Are you someone who’s got a knack for guiding and instructing others? Do you also have a keen interest in the unknown and ways of how things work? If the answer is yes to both of these questions, then becoming a science professor might be the career you’re looking for. However, becoming a science professor isn’t as simple as becoming just everyday teacher. Professors know the ins and outs of their preferred subject down to the smallest detail. In this article, we’ll be going over what you need to know about becoming a science professor.
Receive a Comprehensive College Education
The first step to becoming a science professor, and any career for that matter, is to attend college and immerse yourself in your studies. Since we’re talking about specifically science professors, your degree options are pretty narrow. Here’s a list of the degree programs that you can get to be a science professor:
- Computer science
- Computer engineering
- Biological sciences
- Cognitive science
- Geographical science
- Earth science
- Human biology
These are the options you have when choosing your undergraduate program. Once you choose and complete your bachelor’s degree, your next step is to earn your graduate degree. Unlike a BA, a master’s degree or Ph.D. is far harder to obtain because the work is more advanced. Furthermore, the cost of a graduate’s degree is substantially higher than a bachelor’s. The cost does ultimately depend on the university you go to and the state you’re in. Regardless, paying for this out of pocket can be difficult. A great way to quickly and efficiently finance your degree is to Earnest private student loans. A student loan can be used to pay for the tuition as well as any other supplies you might need. It can be used for your textbooks, a new computer, and even room and board, depending on your situation.
Apply for an Apprenticeship
Most who are looking to become a professor of any kind typically apply for an apprenticeship, and a science professor is no exception. In fact, there are a lot of advantages to getting involved in an apprenticeship. Not only will you be able to consider opportunity costs, you will be given the work experience you need, and you can also be given a remission on your tuition costs. It’s also possible that you can earn additional credit hours through your apprenticeship.
You Need to Master the Right Skills
No professor can succeed without having the proper skills under their belt. But learning these skills is only the beginning of it. You really need to master the necessary skills first. Here’s a list of the skills every science professor needs to have:
- Critical thinking
- Adapting to different learning styles
- Coming up with curriculums
- Effective time management
- Listening to students
- Problem solving
- Being charismatic
- Promoting teamwork
Honing these skills is absolutely paramount to be an effective professor. In fact, it’s because of these skills that you’ll be able to connect with your students better. This is especially true when it comes to being charismatic and actively listening to them. Some of your students may need additional guidance, so it falls to you to make the class easier and more enjoyable for them. This is where adapting to different learning styles comes in. Some are audible learners while others learn by visual representation.

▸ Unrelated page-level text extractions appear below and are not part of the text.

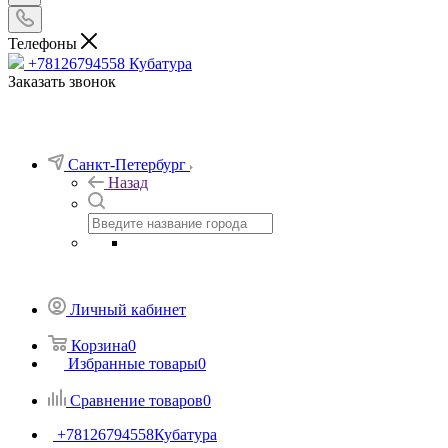
Телефоны
+78126794558
Кубатура
Заказать звонок
Санкт-Петербург
Назад
Личный кабинет
Корзина
0
Избранные товары
0
Сравнение товаров
0
+78126794558
Кубатура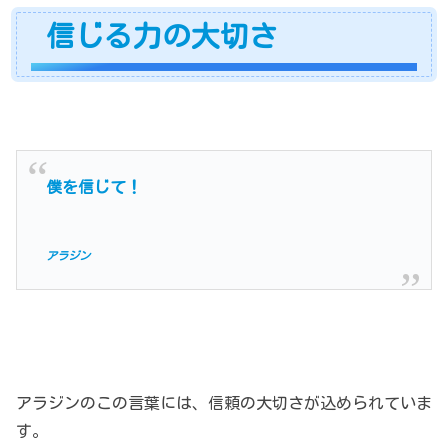
信じる力の大切さ
僕を信じて！
アラジン
アラジンのこの言葉には、信頼の大切さが込められていま
す。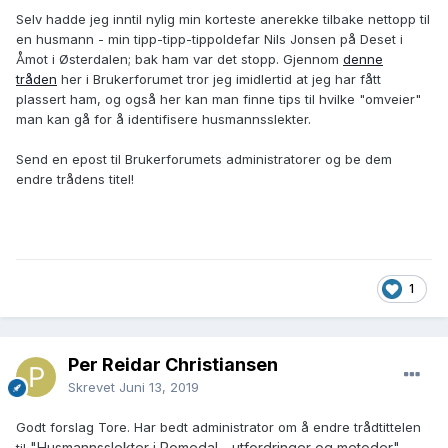
Selv hadde jeg inntil nylig min korteste anerekke tilbake nettopp til
en husmann - min tipp-tipp-tippoldefar Nils Jonsen på Deset i
Åmot i Østerdalen; bak ham var det stopp. Gjennom
denne
tråden
her i Brukerforumet tror jeg imidlertid at jeg har fått
plassert ham, og også her kan man finne tips til hvilke "omveier"
man kan gå for å identifisere husmannsslekter.
Send en epost til Brukerforumets administratorer og be dem
endre trådens titel!
1
Per Reidar Christiansen
Skrevet
Juni 13, 2019
Godt forslag Tore. Har bedt administrator om å endre trådtittelen
"Husmannsslekter i Romedal - utfordringer og metoder".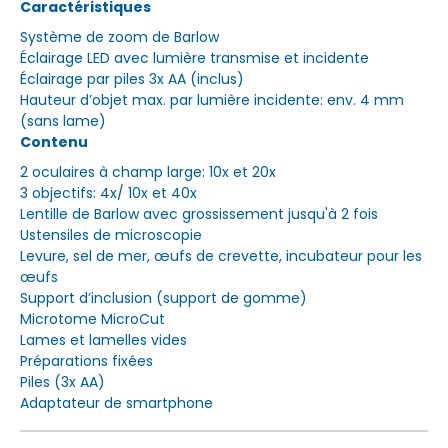
Caractéristiques
Système de zoom de Barlow
Éclairage LED avec lumière transmise et incidente
Éclairage par piles 3x AA (inclus)
Hauteur d’objet max. par lumière incidente: env. 4 mm
(sans lame)
Contenu
2 oculaires à champ large: 10x et 20x
3 objectifs: 4x/ 10x et 40x
Lentille de Barlow avec grossissement jusqu'à 2 fois
Ustensiles de microscopie
Levure, sel de mer, œufs de crevette, incubateur pour les
œufs
Support d’inclusion (support de gomme)
Microtome MicroCut
Lames et lamelles vides
Préparations fixées
Piles (3x AA)
Adaptateur de smartphone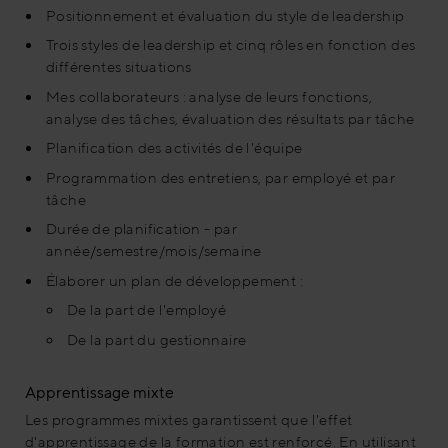
Positionnement et évaluation du style de leadership
Trois styles de leadership et cinq rôles en fonction des
différentes situations
Mes collaborateurs : analyse de leurs fonctions,
analyse des tâches, évaluation des résultats par tâche
Planification des activités de l'équipe
Programmation des entretiens, par employé et par
tâche
Durée de planification - par
année/semestre/mois/semaine
Élaborer un plan de développement :
De la part de l'employé
De la part du gestionnaire
Apprentissage mixte
Les programmes mixtes garantissent que l'effet
d'apprentissage de la formation est renforcé. En utilisant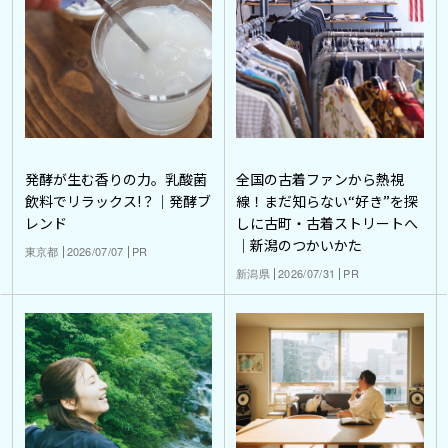
発酵が生む香りの力。乳酸菌
全国の古着ファンから熱視
飲料でリラックス!？｜発酵ブ
線！まだ知らない“好き”を探
レンド
しに古町・古着ストリートへ
｜新潟のつかいかた
東京都
2026/07/07
PR
新潟県
2026/07/31
PR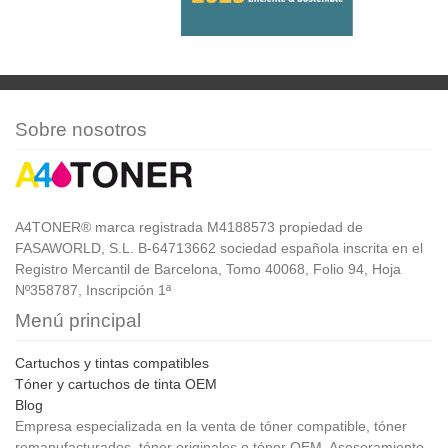
Sobre nosotros
A4TONER® marca registrada M4188573 propiedad de
FASAWORLD, S.L. B-64713662 sociedad española inscrita en el
Registro Mercantil de Barcelona, Tomo 40068, Folio 94, Hoja
Nº358787, Inscripción 1ª
Menú principal
Cartuchos y tintas compatibles
Tóner y cartuchos de tinta OEM
Blog
Empresa especializada en la venta de tóner compatible, tóner
remanufacturados, tóner originales o tóner OEM. Asesoramiento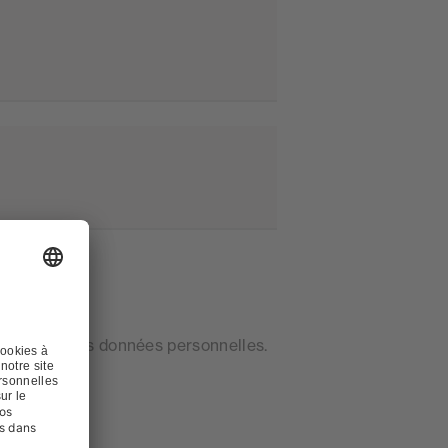
raitement des données personnelles.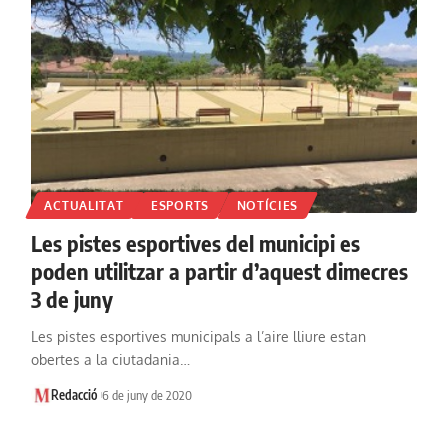
ACTUALITAT
ESPORTS
NOTÍCIES
Les pistes esportives del municipi es
poden utilitzar a partir d’aquest dimecres
3 de juny
Les pistes esportives municipals a l’aire lliure estan
obertes a la ciutadania…
Redacció
6 de juny de 2020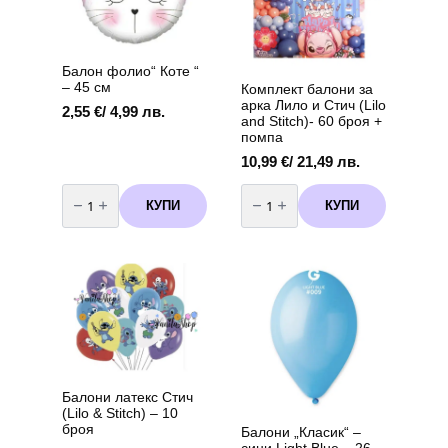
Балон фолио“ Коте “
– 45 см
Комплект балони за
арка Лило и Стич (Lilo
2,55
€
/ 4,99 лв.
and Stitch)- 60 броя +
помпа
10,99
€
/ 21,49 лв.
количество
количество
за
за
КУПИ
КУПИ
Балон
Комплект
фолио"
балони
Коте
за
"
арка
-
Лило
45
и
см
Стич
(Lilo
and
Stitch)-
60
броя
+
помпа
Балони латекс Стич
(Lilo & Stitch) – 10
броя
Балони „Класик“ –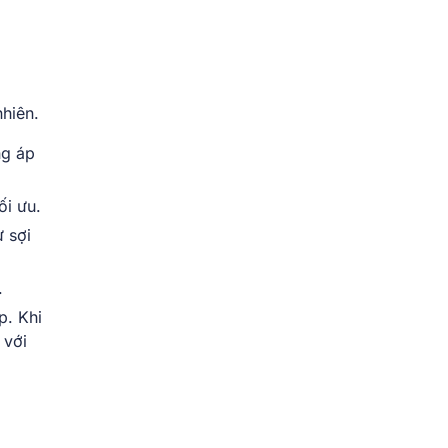
hiên.
ng áp
ối ưu.
ừ sợi
.
p. Khi
 với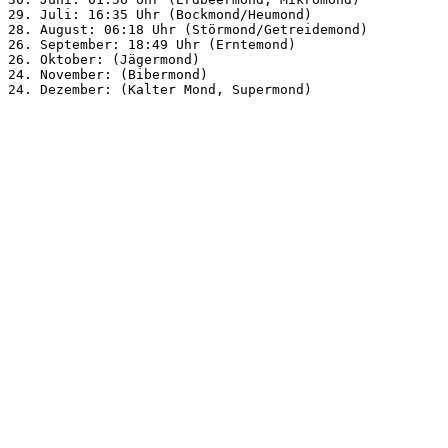
29. Juli: 16:35 Uhr (Bockmond/Heumond)
28. August: 06:18 Uhr (Störmond/Getreidemond)
26. September: 18:49 Uhr (Erntemond)
26. Oktober: (Jägermond)
24. November: (Bibermond)
24. Dezember: (Kalter Mond, Supermond) 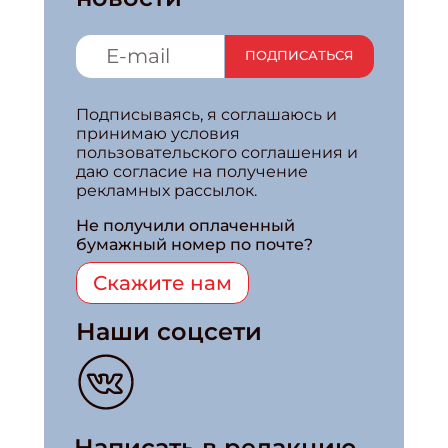
ПОДПИСАТЬСЯ
Подписываясь, я соглашаюсь и
принимаю условия
пользовательского соглашения и
даю согласие на получение
рекламных рассылок.
Не получили оплаченный
бумажный номер по почте?
Скажите нам
Наши соцсети
Написать в редакцию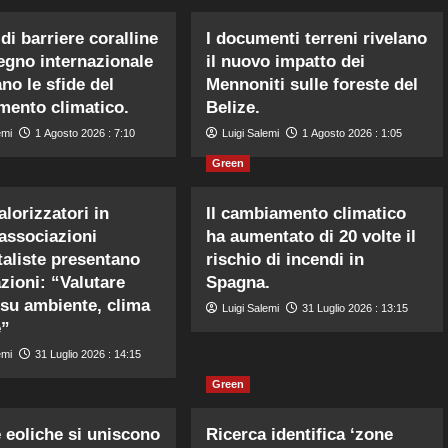
di barriere coralline
I documenti terreni rivelano
egno internazionale
il nuovo impatto dei
no le sfide del
Mennoniti sulle foreste del
ento climatico.
Belize.
emi
1 Agosto 2026 : 7:10
Luigi Salemi
1 Agosto 2026 : 1:05
Green
lorizzatori in
Il cambiamento climatico
 associazioni
ha aumentato di 20 volte il
aliste presentano
rischio di incendi in
zioni: “Valutare
Spagna.
 su ambiente, clima
Luigi Salemi
31 Luglio 2026 : 13:15
e”
emi
31 Luglio 2026 : 14:15
Green
e eoliche si uniscono
Ricerca identifica ‘zone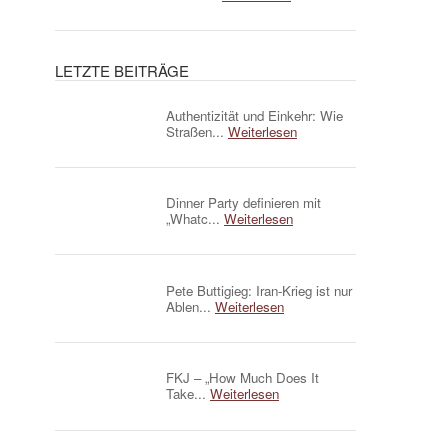
LETZTE BEITRÄGE
Authentizität und Einkehr: Wie
Straßen...
Weiterlesen
Dinner Party definieren mit
„Whatc...
Weiterlesen
Pete Buttigieg: Iran-Krieg ist nur
Ablen...
Weiterlesen
FKJ – „How Much Does It
Take...
Weiterlesen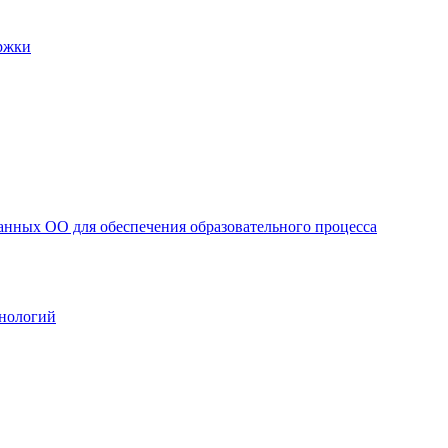
ржки
анных ОО для обеспечения образовательного процесса
нологий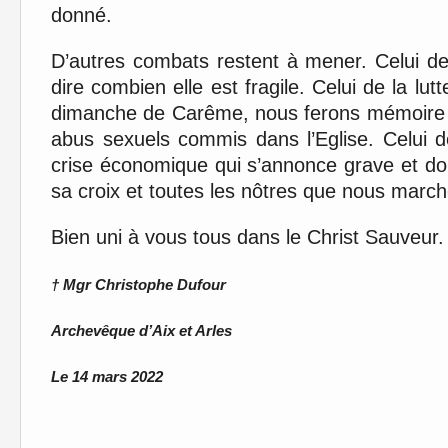
donné.
D’autres combats restent à mener. Celui de 
dire combien elle est fragile. Celui de la lu
dimanche de Carême, nous ferons mémoire d
abus sexuels commis dans l’Eglise. Celui de
crise économique qui s’annonce grave et dou
sa croix et toutes les nôtres que nous marc
Bien uni à vous tous dans le Christ Sauveur.
† Mgr Christophe Dufour
Archevêque d’Aix et Arles
Le 14 mars 2022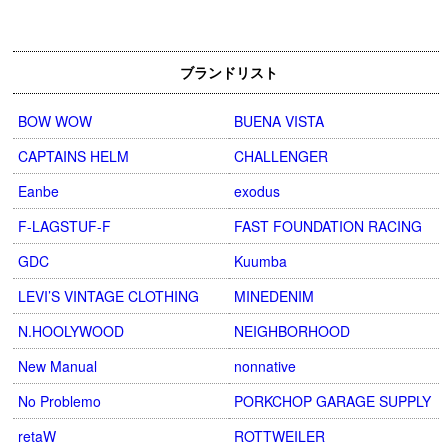
ブランドリスト
BOW WOW
BUENA VISTA
CAPTAINS HELM
CHALLENGER
Eanbe
exodus
F-LAGSTUF-F
FAST FOUNDATION RACING
GDC
Kuumba
LEVI’S VINTAGE CLOTHING
MINEDENIM
N.HOOLYWOOD
NEIGHBORHOOD
New Manual
nonnative
No Problemo
PORKCHOP GARAGE SUPPLY
retaW
ROTTWEILER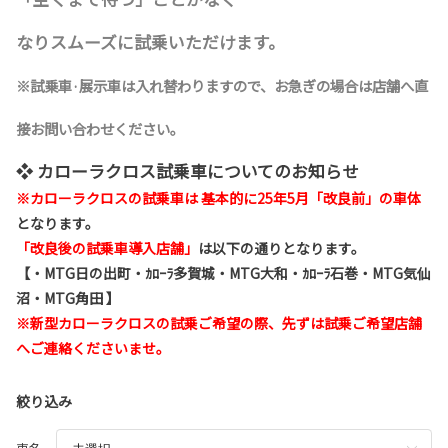
なりスムーズに試乗いただけます。
※試乗車·展示車は入れ替わりますので、お急ぎの場合は店舗へ直
接お問い合わせください。
❖ カローラクロス試乗車についてのお知らせ
※
カローラクロスの試乗車は 基本的に25年5月「改良前」の車体
となります。
「改良後の試乗車導入店舗」
は以下の通りとなります。
【・MTG日の出町・ｶﾛｰﾗ多賀城・MTG大和・ｶﾛｰﾗ石巻・MTG気仙
沼・MTG角田 】
※新型カローラクロスの試乗ご希望の際、先ずは試乗ご希望店舗
へご連絡くださいませ。
絞り込み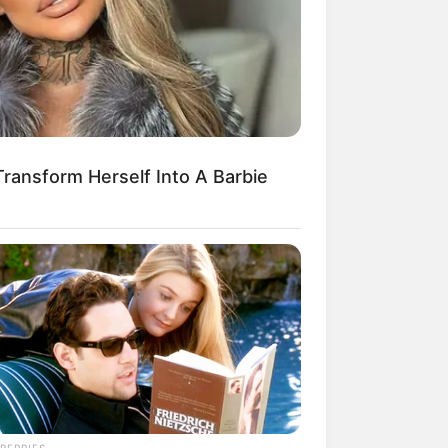
kin Ngakak, 10 Potret
splay Murah Pakai Bahan
adanya
Transform Herself Into A Barbie
ti Mainstream, 10 Cara
mbawa Barang Belanjaan
rsi Warga Thailand
BERRIES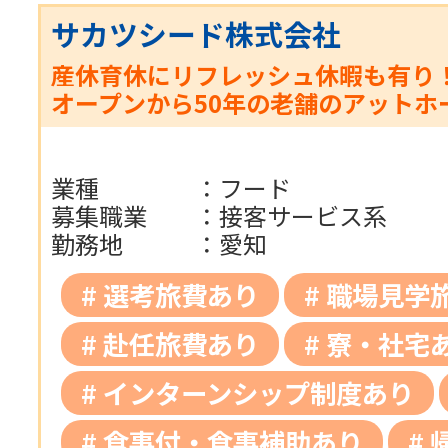
サカツシード株式会社
産休育休にリフレッシュ休暇も有り
オープンから50年の老舗のアットホ
業種
：
フード
募集職業
：
接客サービス系
勤務地
：
愛知
選考旅費あり
職場見学
赴任旅費あり
寮・社宅
インターンシップ制度あり
食事付・食事補助あり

Look to Acquiring Post-Doctoral Experience
Post-doctoral experience is something that a lot of professors-to-be hope to get before officially applying for a position. It’s basically a small course that allows people with a Ph.D. to get additional training and education for a specific field. This is something that’s recommended for science professors in particular because of the wide array of sub-categories. If your specialty is biochemistry, participating in a few lectures by other established professionals can help you refresh and learn something new. You can even model your curriculum around the advice you receive.
Since this is most likely your first time getting post-doctoral experience, you might not know how to go about this. Fortunately, we have a few tips to help you get comfortable with it. The first tip we have is to actively look for more than one mentor. You can stick with only one, but having multiple mentors can be far more beneficial. Each mentor has a different way of approaching the subject and know things that others might not. The whole premise of acquiring post-doctoral experience is to broaden your horizons and open your mind further, so you can apply everything you learn to your own career.